Fact: More than 75 percent of the world’s purchasing power is located outside of the United States. Acquiring overseas customers allows you to diversify your customer base and opens up new revenue streams. This gives your business a competitive advantage over domestic competition and alleviates the leverage that a concentrated domestic customer base may have over your business decisions.  

Moreover, much of your overseas-based competition is increasing their global market share, and almost certainly looking at the U.S. market. Meeting your competition in their market allows you to compete with foreign companies on an equal footing.

Myth #4: Only tangible projects can be exported.

Fact: Service exports are a fast-growing and profitable endeavor. In fact, U.S. service exports more than doubled in the last decade, increasing from $373 billion in 2006 to $752 billion in 2016. Of equal importance, the U.S. remains extremely competitive in services, maintaining a $249 billion trade surplus over its collective trading partners.

Myth #5: Obtaining licensing requirements for exporting is not worth the effort.

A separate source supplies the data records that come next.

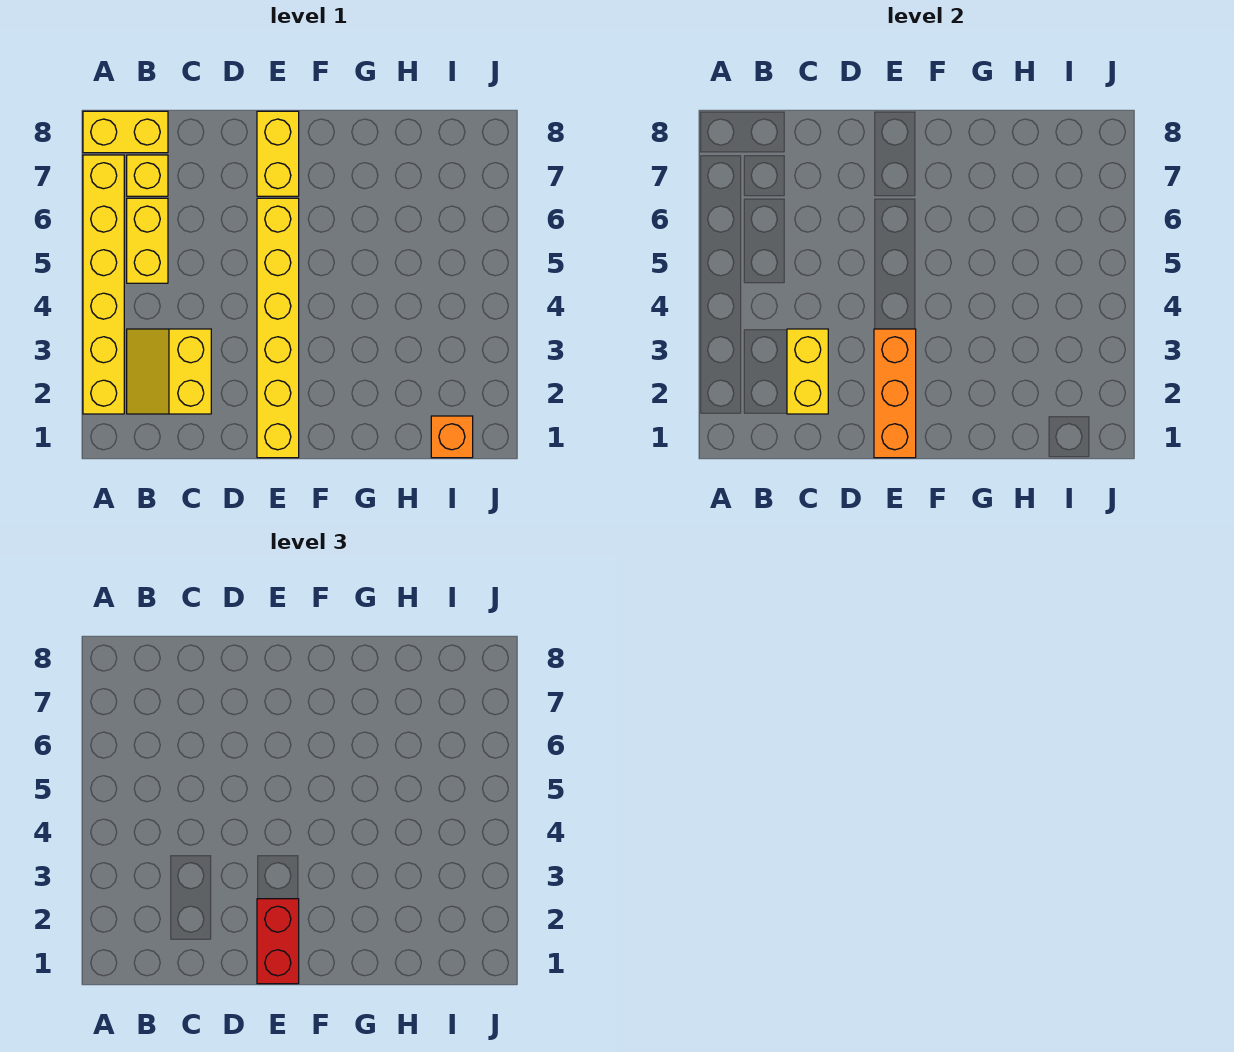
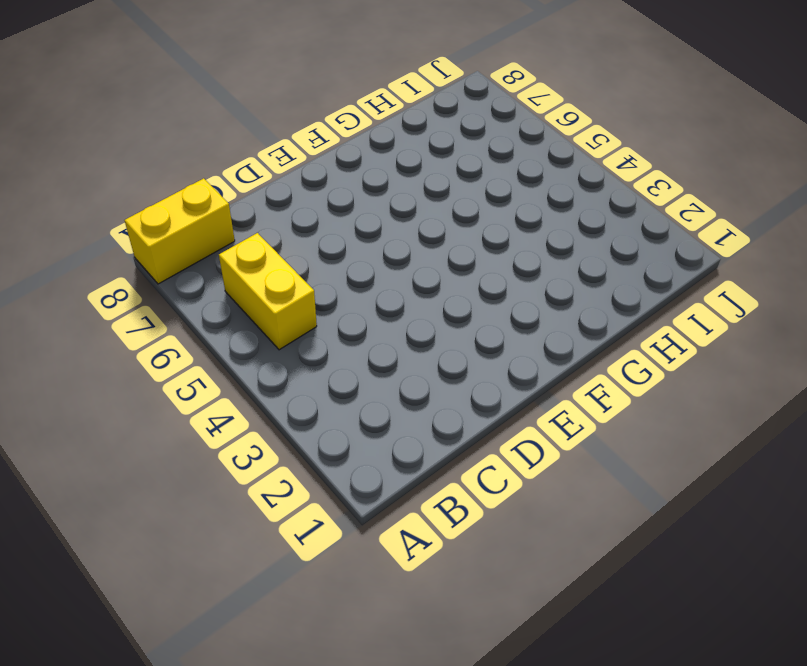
none -> yellow 1x6 brick [83,155,124,414]
none -> yellow 2x2 slope [127,329,211,414]

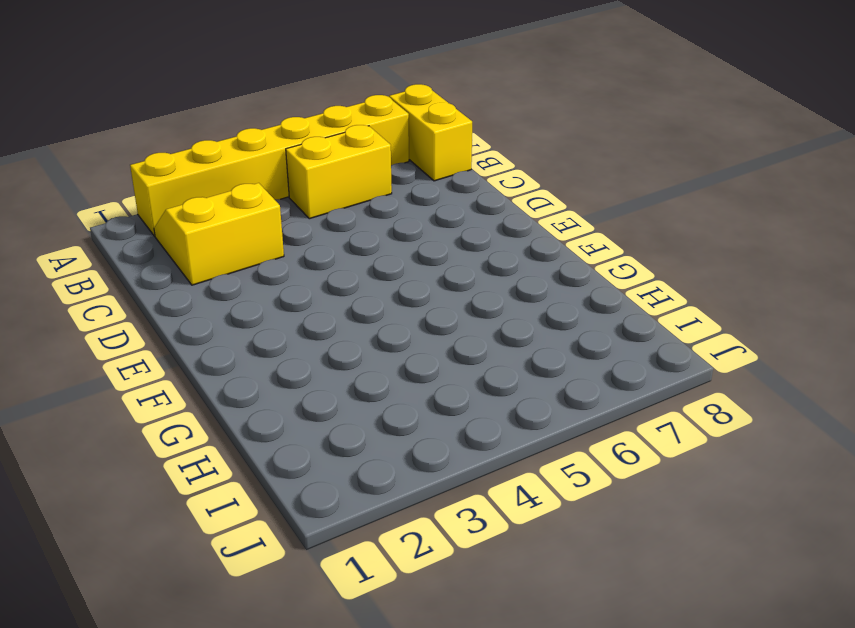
none -> yellow 1x1 brick [127,155,168,196]
none -> yellow 1x6 brick [257,198,299,458]

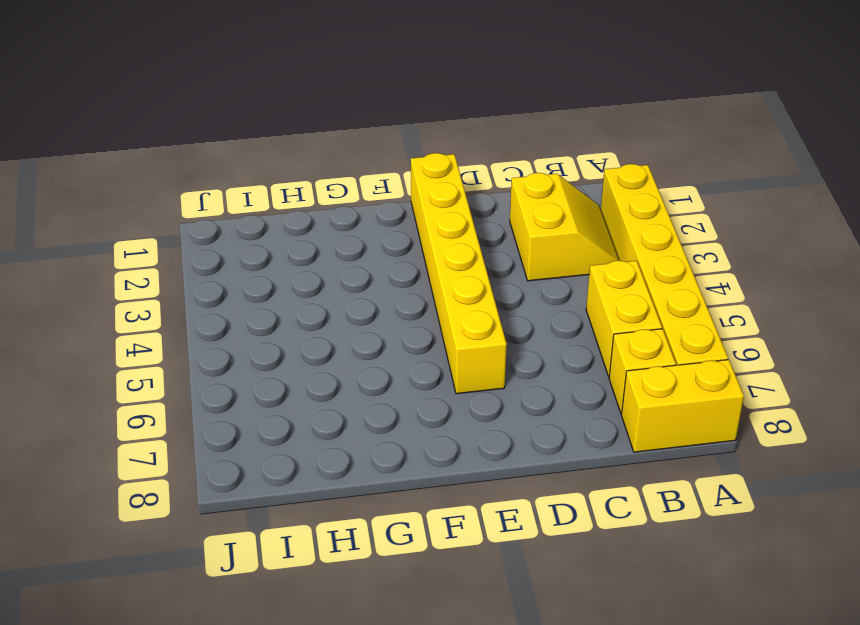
none -> yellow 1x2 brick [257,111,299,196]
none -> orange 1x1 brick [431,416,473,458]

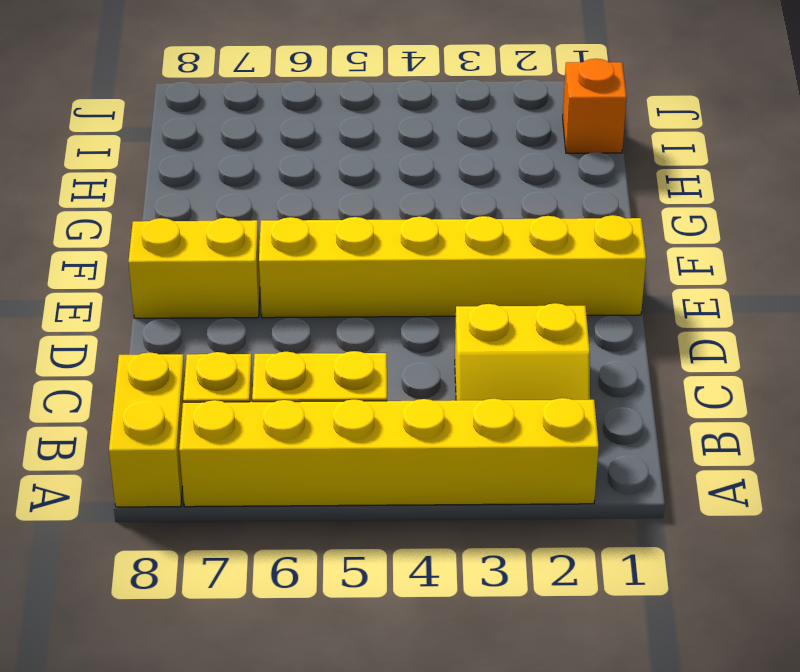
none -> yellow 1x2 brick [787,329,828,414]
none -> orange 1x3 brick [874,329,916,458]

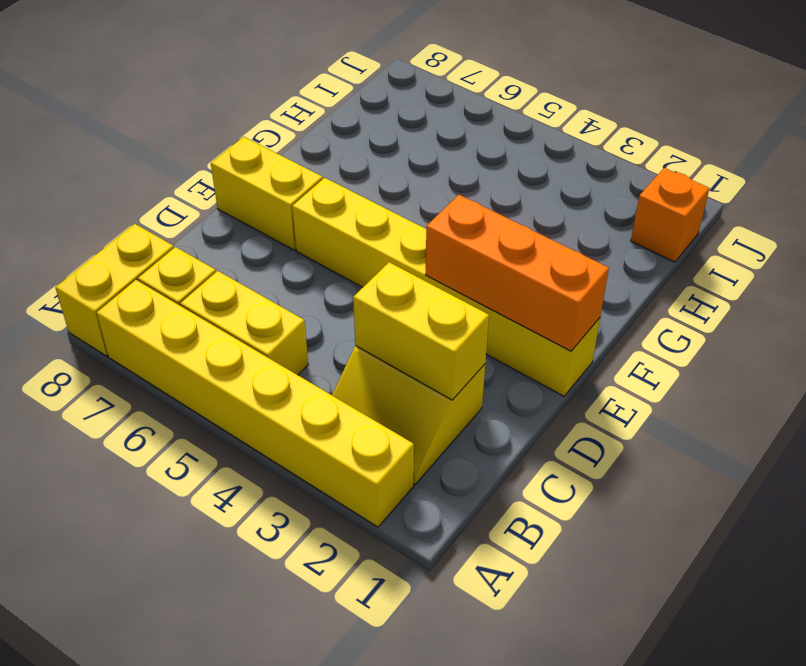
none -> red 1x2 brick [257,899,299,984]

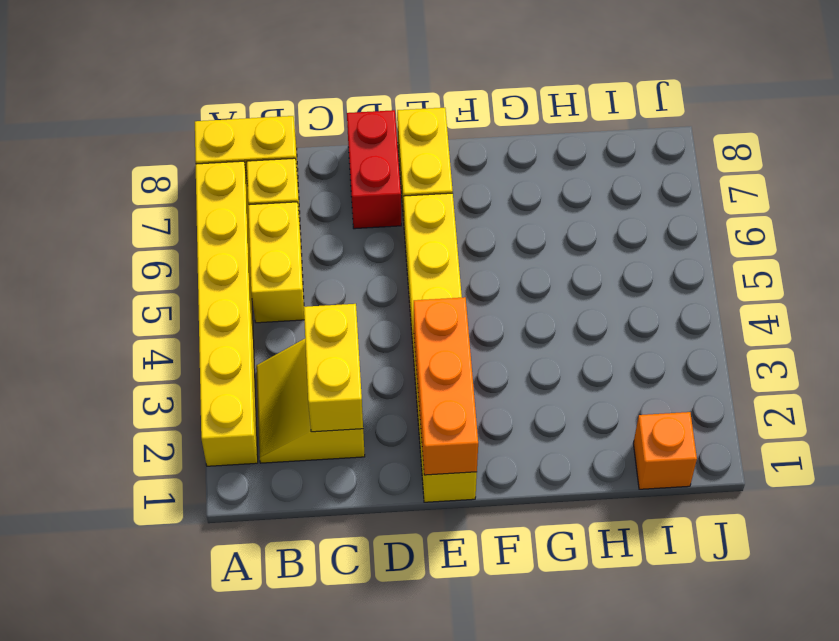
red 1x2 brick [347,110,401,229] -> red 1x2 brick moved to [257,899,299,984]

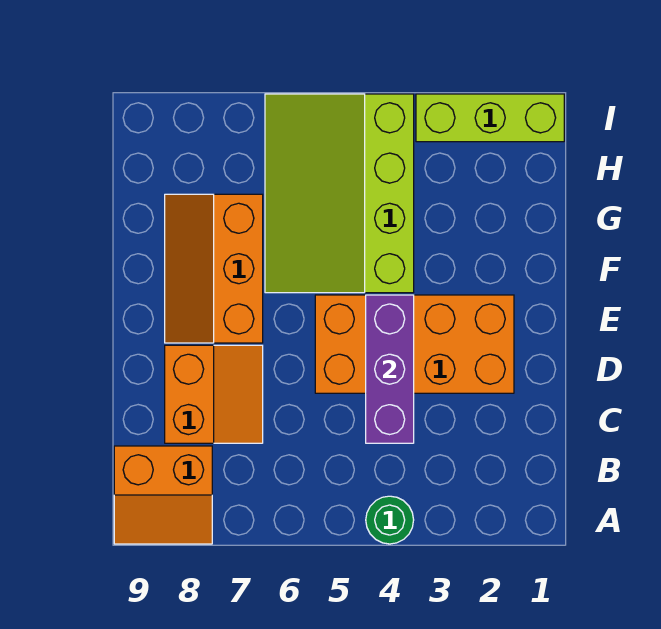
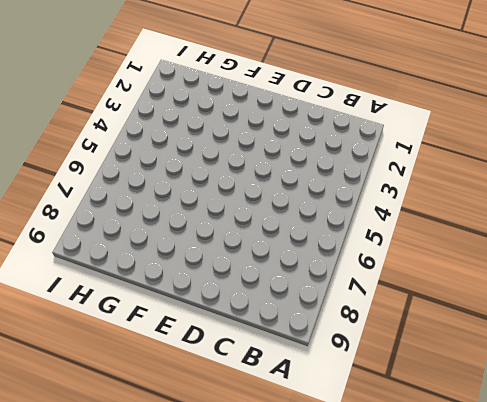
none -> green 1x1 round brick [366,496,414,544]
none -> orange 2x2 slope [114,446,212,544]

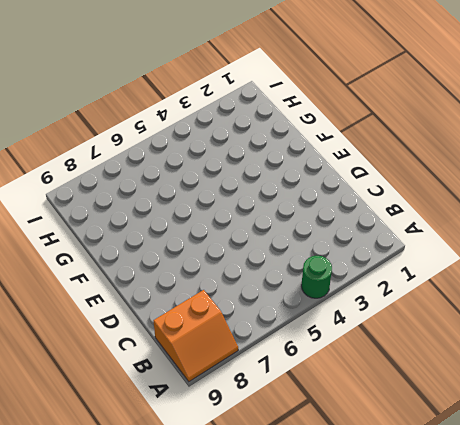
none -> orange 2x2 slope [165,345,263,443]
none -> orange 2x4 brick [315,295,514,393]

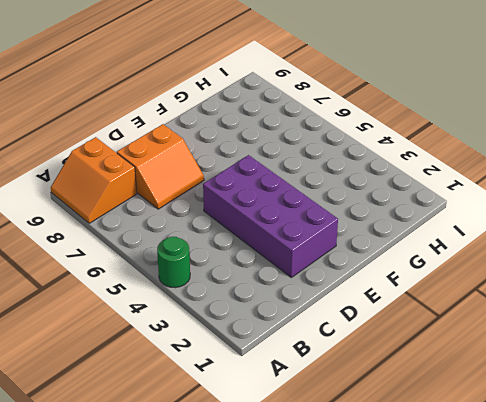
purple 2x4 brick [203,155,338,277] -> orange 2x4 brick [315,295,514,393]
none -> orange 2x3 slope [165,194,263,343]
none -> lime 3x4 slope [265,94,414,293]

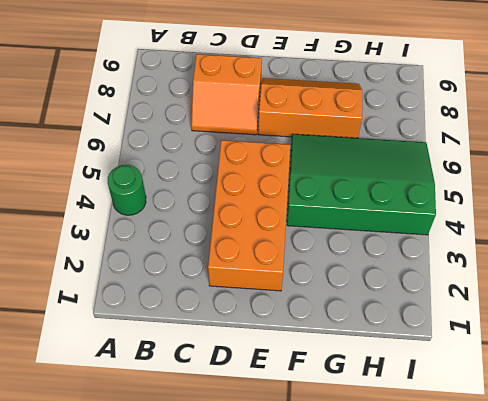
green 3x4 slope [287,134,436,235] -> lime 3x4 slope [265,94,414,293]
none -> orange 2x2 slope [114,446,212,544]
none -> lime 1x3 brick [416,94,564,142]

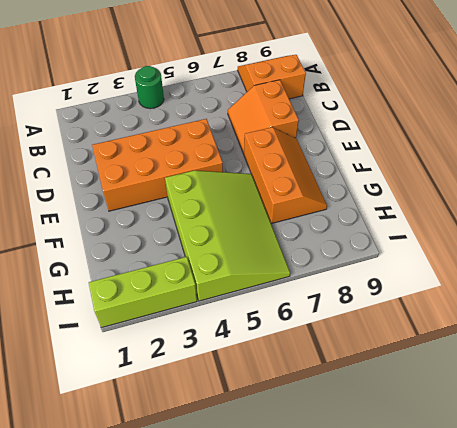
none -> purple 1x3 brick [366,295,414,443]

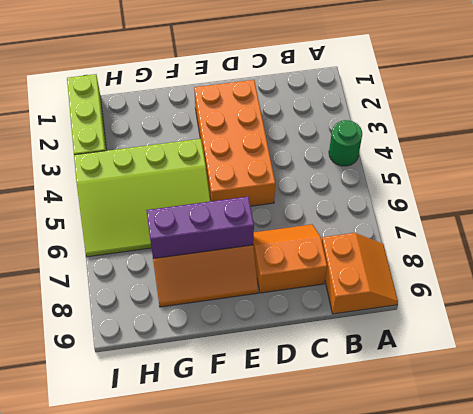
purple 1x3 brick [146,197,254,258] -> purple 1x3 brick moved to [366,295,414,443]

Fact: Most products do not need a validated export license. Exporters simply indicate “NLR” for “no license required” when filing a shipment in the Automated Export Systems. An export license is needed only when exporting certain restricted commodities, like high-tech goods or defense-related items, or when shipping to a country currently under U.S. trade restrictions. Visit the U.S. Department of Commerce’s Bureau of Industry and Security website to learn more.

Myth #6: It’s difficult to get export financing.

Fact: The U.S. government offers several opportunities for financing and reducing the risk of export sales. The SBA has made it a priority to help small business exporters by providing a number of loan programs specifically designed to help develop or expand export activities. To find out more, visit the SBA’s Exporting website.

Myth #7: Companies interested in exporting have to “go it alone” to learn how.

Fact: This simply is not true. A vast array of services and tools is available, from financing and technical training to one-on-one counseling. Start by exploring these resources—Business USA and Export.Gov—to see if going global is the right path for you.

There is a world of opportunity waiting for you!  The time to start is now.

 

 

About the Author:

Peter J. Cazamias
Peter J. Cazamias

SBA Official

Peter J. Cazamias serves as the Associate Administrator for SBA's Office of International Trade.